National Energy Guarantee Battle Heats Up

Josh Frydenberg and John Grimes

Images: Josh Frydenberg via Facebook and Smart Energy Council

In a fight between Energy Minister Josh Frydenberg and Smart Energy Council CEO John Grimes, who would win? 

As mentioned early last week, the most recent COAG Energy Council meeting saw a green light given by all the states and territories to the Energy Security Board moving ahead with the development of the detailed design of the National Energy Guarantee; with view to a final decision by the Council at its meeting in August. While giving the nod, Queensland, Victoria and the ACT expressed serious concerns about its design.

The Smart Energy Council (SEC) was also less than impressed with where the NEG is currently at and where it fears it is heading, believing it to be anti-renewables and worse than doing nothing.

It hastily arranged a webinar for last Monday that it called an “industry crisis briefing”, which the SEC says was tuned into by hundreds.

“Strong Action Needed”

Presenters participating in the webinar warned the NEG, without significant changes, will result in the loss of thousands of jobs and billions of dollars in investment in renewables. It will also see the huge pipeline of renewable energy projects between 2020 and 2030 lost and stymie states in taking their own action on climate change.

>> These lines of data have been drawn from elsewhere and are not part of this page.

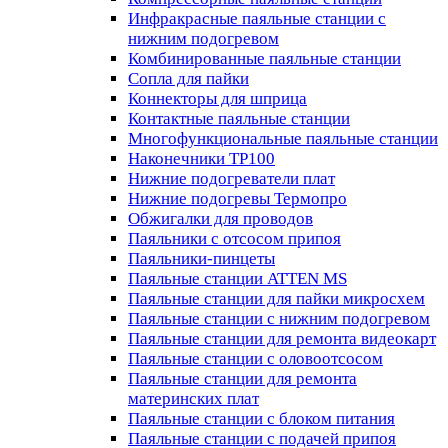
Инфракрасные паяльные станции с
нижним подогревом
Комбинированные паяльные станции
Сопла для пайки
Коннекторы для шприца
Контактные паяльные станции
Многофункциональные паяльные станции
Наконечники TP100
Нижние подогреватели плат
Нижние подогревы Термопро
Обжигалки для проводов
Паяльники с отсосом припоя
Паяльники-пинцеты
Паяльные станции ATTEN MS
Паяльные станции для пайки микросхем
Паяльные станции с нижним подогревом
Паяльные станции для ремонта видеокарт
Паяльные станции с оловоотсосом
Паяльные станции для ремонта
материнских плат
Паяльные станции с блоком питания
Паяльные станции с подачей припоя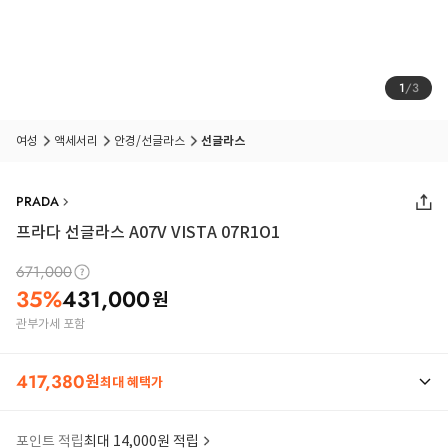
1
/
3
여성
액세서리
안경/선글라스
선글라스
PRADA
프라다 선글라스 A07V VISTA 07R1O1
671,000
35
%
431,000
원
관부가세 포함
417,380
원
최대 혜택가
포인트 적립
최대 14,000원 적립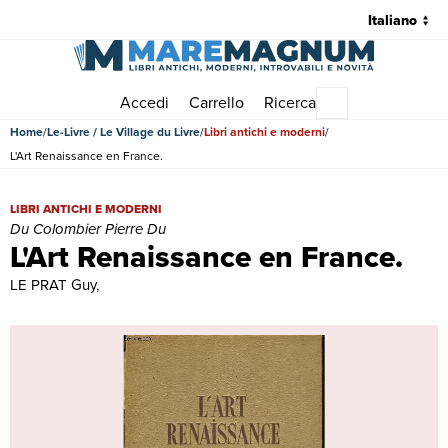
Accedi
Carrello
Ricerca
Menu principale
Home
Le-Livre / Le Village du Livre
Libri antichi e moderni
L'Art Renaissance en France.
L'Art Renaissance en France. | Libri antichi e moderni | Du Colombie
LIBRI ANTICHI E MODERNI
Du Colombier Pierre Du
L'Art Renaissance en France.
LE PRAT Guy,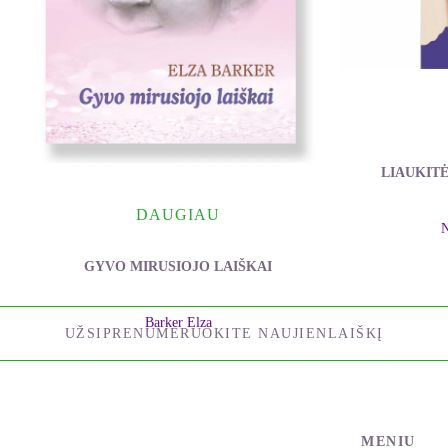
LIAUKITĖ
DAUGIAU
N
GYVO MIRUSIOJO LAIŠKAI
Barker Elza
UŽSIPRENUMERUOKITE NAUJIENLAIŠKĮ
MENIU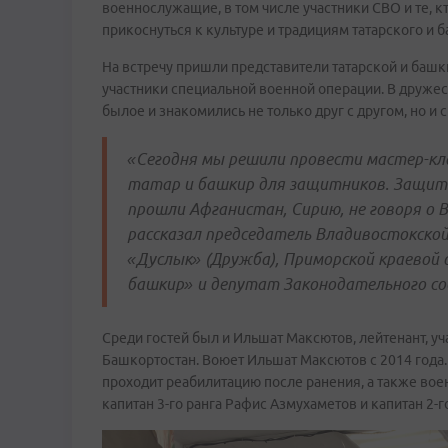
военнослужащие, в том числе участники СВО и те, к
прикоснуться к культуре и традициям татарского и
На встречу пришли представители татарской и баш
участники специальной военной операции. В друже
былое и знакомились не только друг с другом, но и 
«Сегодня мы решили провести мастер-кл
татар и башкир для защитников. Защитн
прошли Афганистан, Сирию, не говоря о В
рассказал председатель Владивостокско
«Дуслык» (Дружба), Приморской краевой 
башкир» и депутат Законодательного со
Среди гостей был и Ильшат Максютов, лейтенант, уч
Башкортостан. Воюет Ильшат Максютов с 2014 года.
проходит реабилитацию после ранения, а также вое
капитан 3-го ранга Рафис Азмухаметов и капитан 2-г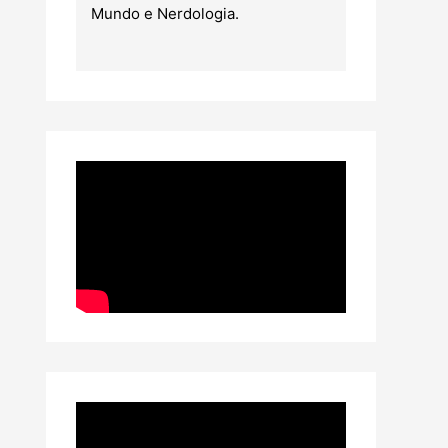
Mundo e Nerdologia.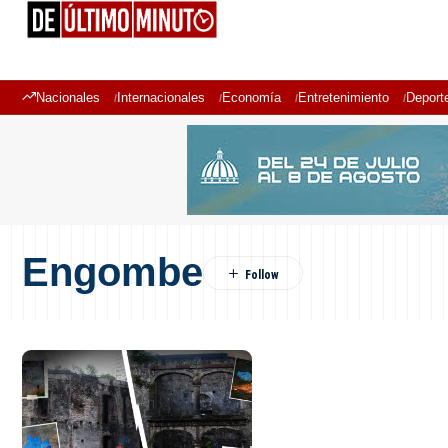
Nacionales
Internacionales
Economía
Entretenimiento
Deport
Engombe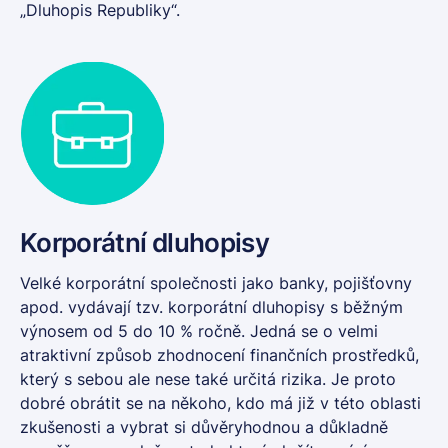
„Dluhopis Republiky“.
Korporátní dluhopisy
Velké korporátní společnosti jako banky, pojišťovny
apod. vydávají tzv.
korporátní dluhopisy
s běžným
výnosem od 5 do 10 % ročně. Jedná se o velmi
atraktivní způsob zhodnocení finančních prostředků,
který s sebou ale nese také určitá rizika. Je proto
dobré obrátit se na někoho, kdo má již v této oblasti
zkušenosti a vybrat si důvěryhodnou a důkladně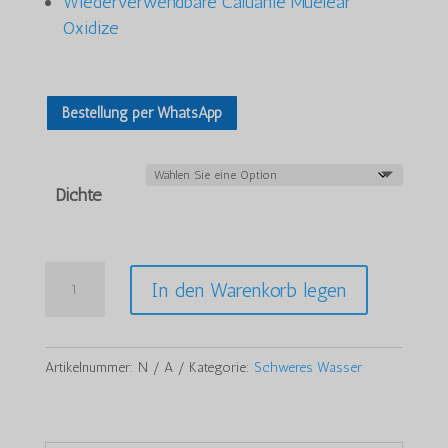
Wiederverwendbare Caluanie Muelear
Oxidize
Bestellung per WhatsApp
Dichte
Caluanie
In den Warenkorb legen
Muelear
Oxidize
50Liters
Artikelnummer:
N / A
Kategorie:
Schweres Wasser
Menge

 “We urgently need to regain the initiative in this important policy debate,” said Smart Energy Council CEO John Grimes.

According to the Council, 96 per cent of webinar participants agreed, supporting strong action. A recording of the webinar event can be viewed here or a roundup of what was discussed here.

The Council is filling a war chest to finance a fight, one it has promised will be a ruthless campaign. It seeks an emissions reductions target of greater than 50 per cent by 2030 and enabling additionality for states with regard to their own renewables targets.

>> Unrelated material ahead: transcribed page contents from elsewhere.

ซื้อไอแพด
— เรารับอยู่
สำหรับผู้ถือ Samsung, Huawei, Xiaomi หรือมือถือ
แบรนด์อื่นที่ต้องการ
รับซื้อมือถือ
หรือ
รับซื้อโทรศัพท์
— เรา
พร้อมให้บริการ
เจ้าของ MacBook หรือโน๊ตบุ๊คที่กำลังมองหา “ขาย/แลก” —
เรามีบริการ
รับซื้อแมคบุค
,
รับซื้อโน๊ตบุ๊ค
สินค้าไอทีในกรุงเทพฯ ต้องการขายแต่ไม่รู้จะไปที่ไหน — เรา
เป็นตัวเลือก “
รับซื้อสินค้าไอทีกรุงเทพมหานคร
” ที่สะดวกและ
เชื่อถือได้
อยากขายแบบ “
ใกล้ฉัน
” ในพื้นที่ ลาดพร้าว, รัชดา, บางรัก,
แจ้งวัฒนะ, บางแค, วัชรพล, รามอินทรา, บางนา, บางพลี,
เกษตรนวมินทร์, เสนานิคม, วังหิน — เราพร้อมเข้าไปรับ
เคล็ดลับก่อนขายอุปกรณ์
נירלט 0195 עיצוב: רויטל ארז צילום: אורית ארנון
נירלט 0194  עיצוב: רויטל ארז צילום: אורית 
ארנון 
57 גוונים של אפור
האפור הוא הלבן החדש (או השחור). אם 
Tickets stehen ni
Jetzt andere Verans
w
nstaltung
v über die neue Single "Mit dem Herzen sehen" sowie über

It will also call for support from the Queensland, Victorian and ACT governments to oppose the NEG at the August meeting if the Federal Government does not agree to the much stronger emissions targets.

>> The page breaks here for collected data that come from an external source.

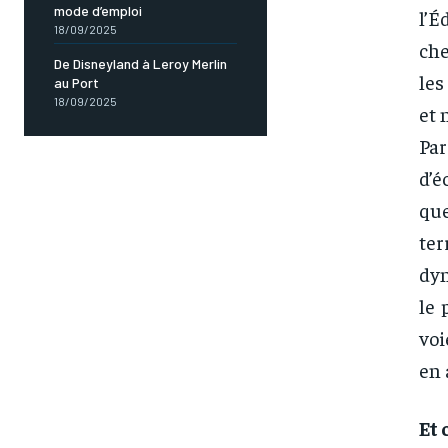
mode d’emploi
l’É
18/09/2025
che
De Disneyland à Leroy Merlin
les
au Port
18/09/2025
et 
Par
d’é
qu
ter
dyn
le 
voi
en 
Et 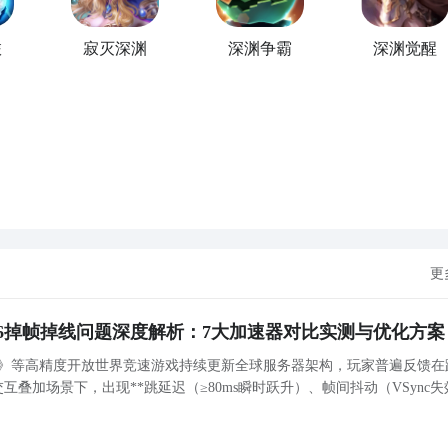
旅
寂灭深渊
深渊争霸
深渊觉醒
展开更多
供海量的精品游戏下载
，
矿工帽获得方法分享
入到游戏专区中，如图所示：如图所示，这样你就不用四处寻求
有大量的安卓手机游戏攻略。
掉落，以及深渊矿工帽的属性和装等一些内容，在这里小编为大
起来看看吧。
PP下载
【高速下载】
更
26掉帧掉线问题深度解析：7大加速器对比实测与优化方案
线6》等高精度开放世界竞速游戏持续更新全球服务器架构，玩家普遍反馈在
叠加场景下，出现**跳延迟（≥80ms瞬时跃升）、帧间抖动（VSync失
CP重传超时（联机断连）及晚高峰丢包率阶段性突破1.2%**等复
工最为直接方法哦，不知道大家有没有清楚的知道呢？想要了解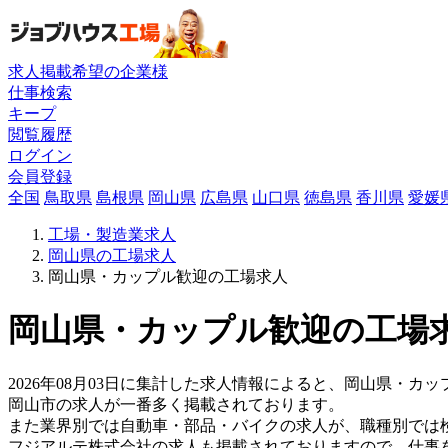
求人掲載希望の企業様
仕事検索
キープ
閲覧履歴
ログイン
会員登録
全国
鳥取県
島根県
岡山県
広島県
山口県
徳島県
香川県
愛媛
工場・製造業求人
岡山県の工場求人
岡山県・カップル歓迎の工場求人
岡山県・カップル歓迎の工場求
2026年08月03日に集計した求人情報によると、岡山県・カッ
岡山市の求人が一番多く掲載されております。
また業界別では自動車・部品・バイクの求人が、職種別では
フジアルテ株式会社の求人も掲載されておりますので、仕事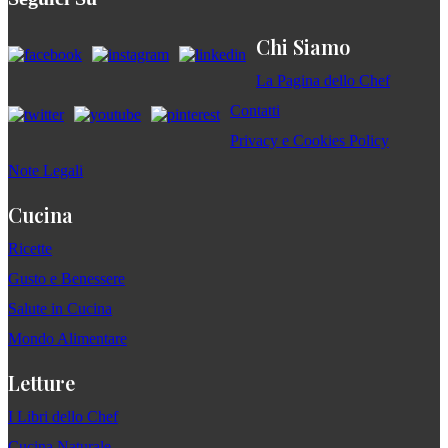
Chi Siamo
La Pagina dello Chef
Contatti
Privacy e Cookies Policy
Note Legali
Cucina
Ricette
Gusto e Benessere
Salute in Cucina
Mondo Alimentare
Letture
I Libri dello Chef
Cucina Naturale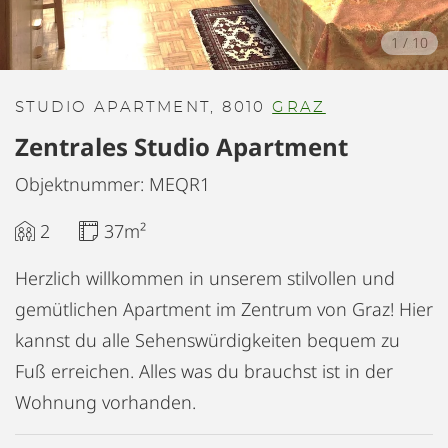
1
/
10
STUDIO APARTMENT, 8010
GRAZ
Zentrales Studio Apartment
Objektnummer: MEQR1
2
37m²
Herzlich willkommen in unserem stilvollen und
gemütlichen Apartment im Zentrum von Graz! Hier
kannst du alle Sehenswürdigkeiten bequem zu
Fuß erreichen. Alles was du brauchst ist in der
Wohnung vorhanden.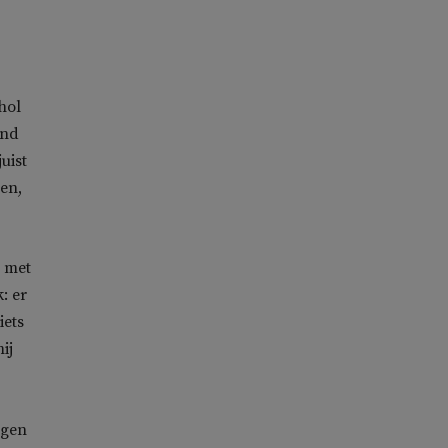
hol
and
uist
ven,
d met
: er
iets
ij
ngen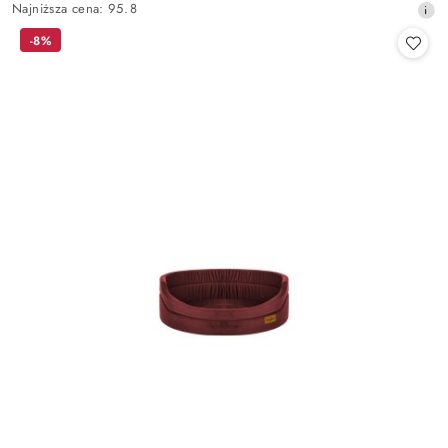
Najniższa
Najniższa cena:
95.8
promocyjna:
cena
-8%
z
30
dni
przed
obniżką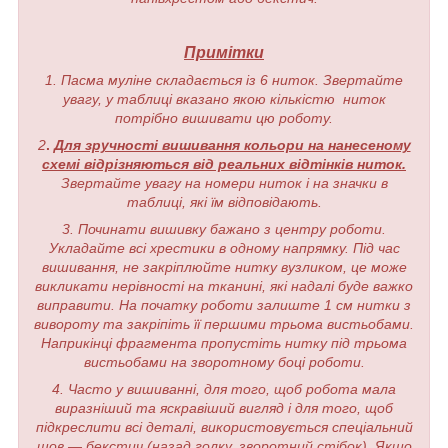
Примітки
1. Пасма муліне складається із 6 ниток. Звертайте
увагу, у таблиці вказано якою кількістю ниток
потрібно вишивати цю роботу.
2
.
Для зручності вишивання кольори на нанесеному
схемі відрізняються від реальних відтінків ниток.
Звертайте увагу на номери ниток і на значки в
таблиці, які їм відповідають.
3. Починати вишивку бажано з центру роботи.
Укладайте всі хрестики в одному напрямку. Під час
вишивання, не закріплюйте нитку вузликом, це може
викликати нерівності на тканині, які надалі буде важко
виправити. На початку роботи залиште 1 см нитки з
вивороту та закріпіть її першими трьома вистьобами.
Наприкінці фрагмента пропустіть нитку під трьома
вистьобами на зворотному боці роботи.
4. Часто у вишиванні, для того, щоб робота мала
виразніший та яскравіший вигляд і для того, щоб
підкреслити всі деталі, використовується спеціальний
шов — бекстич (назад голку, зворотний стібок). Якщо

The Frydenberg Strikes Back

News of the Smart Energy Council’s campaign and other recent criticisms of the NEG made its way back to Energy Minister Josh Frydenberg, who reportedly said some NEG opponents are more interested in rent-seeking than pursuing what’s good for Australia.

“The Minister called anyone who dared criticise the National Energy Guarantee ‘green left zealots’ and ‘ideologues’, and not working in the national interest,” said an emailed statement from the Smart Energy Council attributed to Mr. Grimes. “The Minister’s personal attack is a really positive sign. It means our campaign, only one week old, is biting hard.”

The Council says Minister Frydenberg’s focus on “nasty personal attacks” indicates he is afraid to have a proper policy debate and it will continue to ramp up pressure on the Government.

About Michael Bloch

Michael caught the solar power bug after purchasing components to cobble together a small off-grid PV system in 2008. He's been reporting on Australian and international solar energy news ever since.

Comments

  1. Patrick Comerford says

    I agree totally with the sentiments and comment made by the Smart Energy Council. It is obvious that the LNP states of NSW SA and Tasmania have been neutered and therefore will betray the best interests of there communities. But I sincerely hope that the Labor state governments who are walking a tightrope towards the August meeting do not drop the ball and agree to this pathetic attempt by Turnbull to destroy another essential future industry just like the NBN. All to save his own political skin and at the expense of an electricity grid that serves the needs of the community and not foreign large multinational companies.

  2. “The Council is filling a war chest to finance a fight, one it has promised will be a ruthless campaign. It seeks an emissions reductions target of greater than 50 per cent by 2030”

    That better not be taxpayers money filling their chest. The big boys (USA, China) aren’t worried about emissions of CO2, that era is over. Few people even talk about it any more, the dire predictions didn’t pan out and to the average person it just isn’t much of a concern compared to say the power prices.

    The only way forward is to axe all subsidies (and associated green tape) as they like the SEC have done their job but now are simply unaffordable; let the market settle. There will still be plenty of renewables and batteries will continue to improve etc. The sky will not fall over this issue.